Hong Kong on track with China’s bond connect plan, HKMA says
Hong Kong is in preliminary talks with mainland authorities in a potential bond market connect scheme to deepen the link between the two sides after the launch of the Shenzhen-Hong Kong stock connect plan, the city’s de facto central bank chief said on Tuesday.
“We had some general discussions with mainland authorities about the bond connect scheme,” said Norman Chan Tak-lam, chief executive of the Hong Kong Monetary Authority, during a visit to the Chinese capital.
Chan arrived in Beijing on Sunday, leading a Hong Kong Association of Banks delegation in their annual visit to meet the People’s Bank of China, the mainland’s banking and foreign exchange regulators.
Chan said the talks with the mainland’s authorities were preliminary as no time frame and exact details have been decided, but he said Hong Kong can play a role in connecting foreign investors with the mainland’s bond market.
“The bond market is very big in China, and there is increasing interest from foreign investors,” Chan said. “We are in talks with the mainland to make it easier for foreign investors to get access to the market.”
The stock markets between Hong Kong and China have been closely connected after the launch of the Shenzhen-Hong Kong stock connect scheme earlier this month, as well as the Shanghai-Hong Kong connect earlier, he said.
Separately, in a Tuesday meeting with vice premier Ma Kai, Chan said the top official reassured Hong Kong’s status as an international financial centre and offshore renminbi business hub.
Chan cited Ma as saying that the mainland remains committed to internationalising its currency gradually, but there will be challenges during the process.

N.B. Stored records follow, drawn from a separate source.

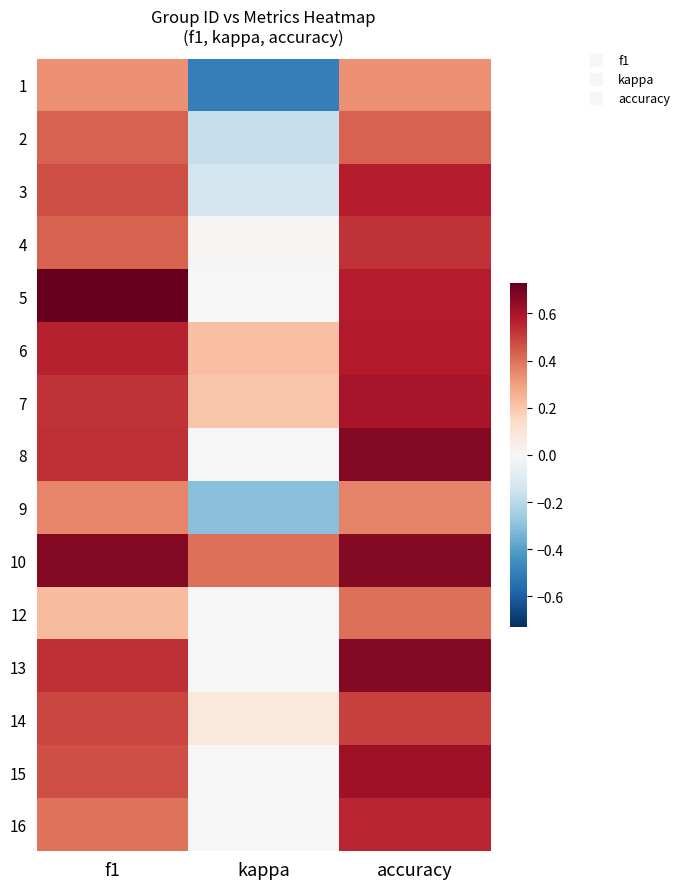

Reading left to right, what are all the values shown in this chart?

1: f1=0.3	kappa=-0.5	accuracy=0.3
2: f1=0.4	kappa=-0.2	accuracy=0.4
3: f1=0.5	kappa=-0.1	accuracy=0.6
4: f1=0.4	kappa=0.0	accuracy=0.5
5: f1=0.7	kappa=0.0	accuracy=0.6
6: f1=0.6	kappa=0.2	accuracy=0.6
7: f1=0.5	kappa=0.2	accuracy=0.6
8: f1=0.5	kappa=0.0	accuracy=0.7
9: f1=0.4	kappa=-0.3	accuracy=0.4
10: f1=0.7	kappa=0.4	accuracy=0.7
12: f1=0.2	kappa=0.0	accuracy=0.4
13: f1=0.5	kappa=0.0	accuracy=0.7
14: f1=0.5	kappa=0.1	accuracy=0.5
15: f1=0.5	kappa=0.0	accuracy=0.6
16: f1=0.4	kappa=0.0	accuracy=0.6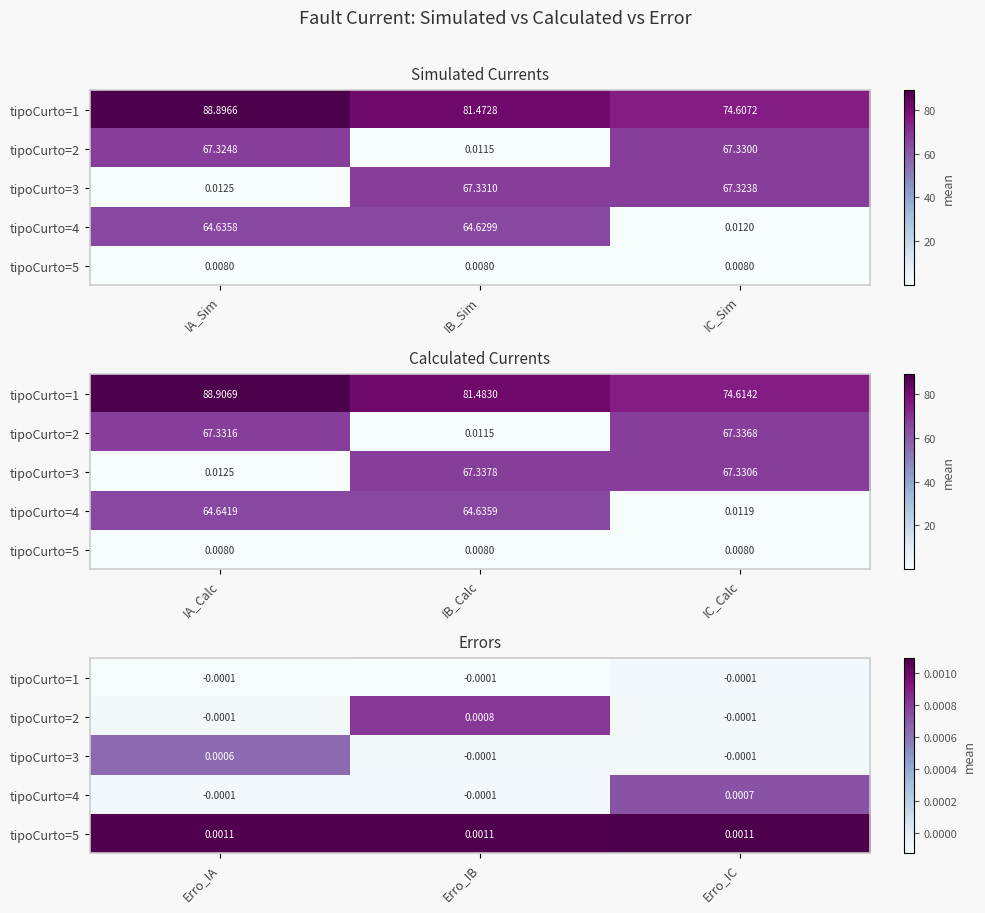

Is it true that tipoCurto=5 equals 0.0 at Erro_IA?

True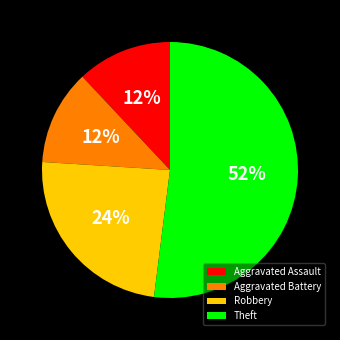

How many slices are in this pie chart?

4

Ma also said that the mainland will not depreciate its currency to spur exports, according to Chan.
During the visit, the HKMA also signed a memorandum of understanding with The Export-Import Bank of China and China Development Bank, the mainland’s two policy banks, to establish strategic co-operation via the Infrastructure Financing Facilitation Office, established in July to develop the city as a fundraising centre for infrastructure projects under Beijing’s “One Belt, One Road” initiative.
Regarding Hong Kong’s application to be a member of the mainland-led Asian Infrastructure Investment Bank (AIIB), Chan said the bank is going through an internal process and will make an announcement when it’s completed.
“Hong Kong has a lot to offer in terms of our treasury market function and bond financing function,” he said, without giving a time frame, after meeting with the bank’s president Jin Liqun in Beijing.